_ABOUT THIS TASK_
Whenever a line in the records below contains "Watt", pick it out.

_Records from a data source_
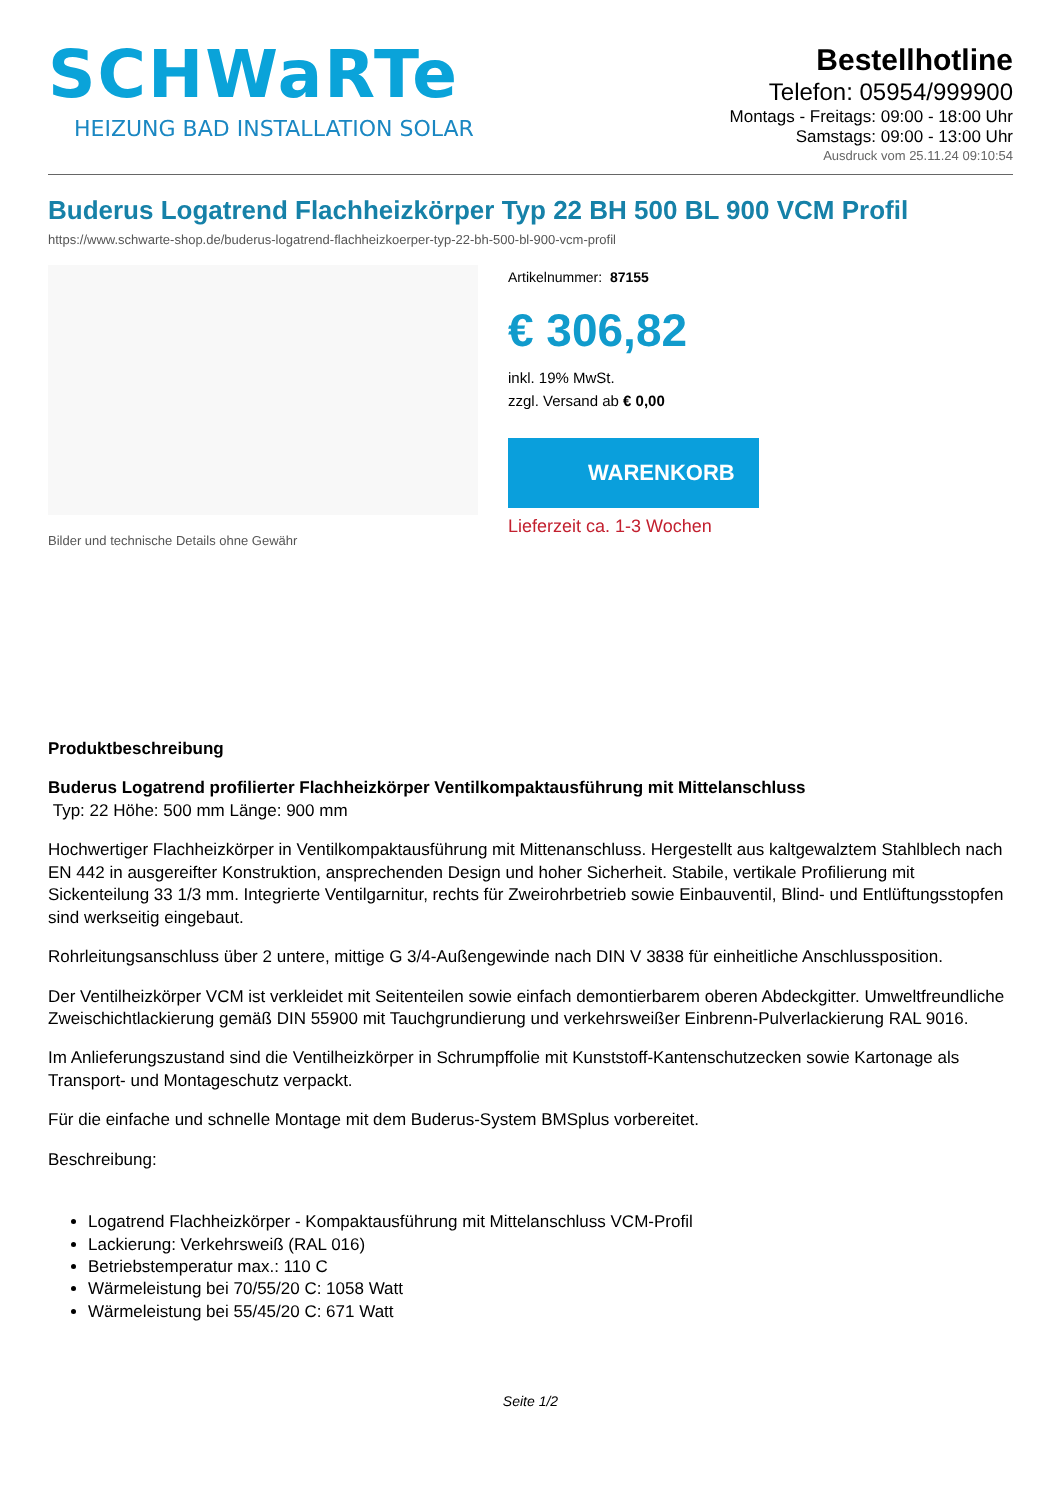SCHWaRTe
HEIZUNG BAD INSTALLATION SOLAR
Bestellhotline
Telefon: 05954/999900
Montags - Freitags: 09:00 - 18:00 Uhr
Samstags: 09:00 - 13:00 Uhr
Ausdruck vom 25.11.24 09:10:54
Buderus Logatrend Flachheizkörper Typ 22 BH 500 BL 900 VCM Profil
https://www.schwarte-shop.de/buderus-logatrend-flachheizkoerper-typ-22-bh-500-bl-900-vcm-profil
Bilder und technische Details ohne Gewähr
Artikelnummer: 87155
€ 306,82
inkl. 19% MwSt.
zzgl. Versand ab € 0,00
WARENKORB
Lieferzeit ca. 1-3 Wochen
Produktbeschreibung
Buderus Logatrend profilierter Flachheizkörper Ventilkompaktausführung mit Mittelanschluss
Typ: 22 Höhe: 500 mm Länge: 900 mm
Hochwertiger Flachheizkörper in Ventilkompaktausführung mit Mittenanschluss. Hergestellt aus kaltgewalztem Stahlblech nach EN 442 in ausgereifter Konstruktion, ansprechenden Design und hoher Sicherheit. Stabile, vertikale Profilierung mit Sickenteilung 33 1/3 mm. Integrierte Ventilgarnitur, rechts für Zweirohrbetrieb sowie Einbauventil, Blind- und Entlüftungsstopfen sind werkseitig eingebaut.
Rohrleitungsanschluss über 2 untere, mittige G 3/4-Außengewinde nach DIN V 3838 für einheitliche Anschlussposition.
Der Ventilheizkörper VCM ist verkleidet mit Seitenteilen sowie einfach demontierbarem oberen Abdeckgitter. Umweltfreundliche Zweischichtlackierung gemäß DIN 55900 mit Tauchgrundierung und verkehrsweißer Einbrenn-Pulverlackierung RAL 9016.
Im Anlieferungszustand sind die Ventilheizkörper in Schrumpffolie mit Kunststoff-Kantenschutzecken sowie Kartonage als Transport- und Montageschutz verpackt.
Für die einfache und schnelle Montage mit dem Buderus-System BMSplus vorbereitet.
Beschreibung:
Logatrend Flachheizkörper - Kompaktausführung mit Mittelanschluss VCM-Profil
Lackierung: Verkehrsweiß (RAL 016)
Betriebstemperatur max.: 110 C
Wärmeleistung bei 70/55/20 C: 1058 Watt
Wärmeleistung bei 55/45/20 C: 671 Watt
Seite 1/2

_YOUR RESPONSE_
Wärmeleistung bei 70/55/20 C: 1058 Watt
Wärmeleistung bei 55/45/20 C: 671 Watt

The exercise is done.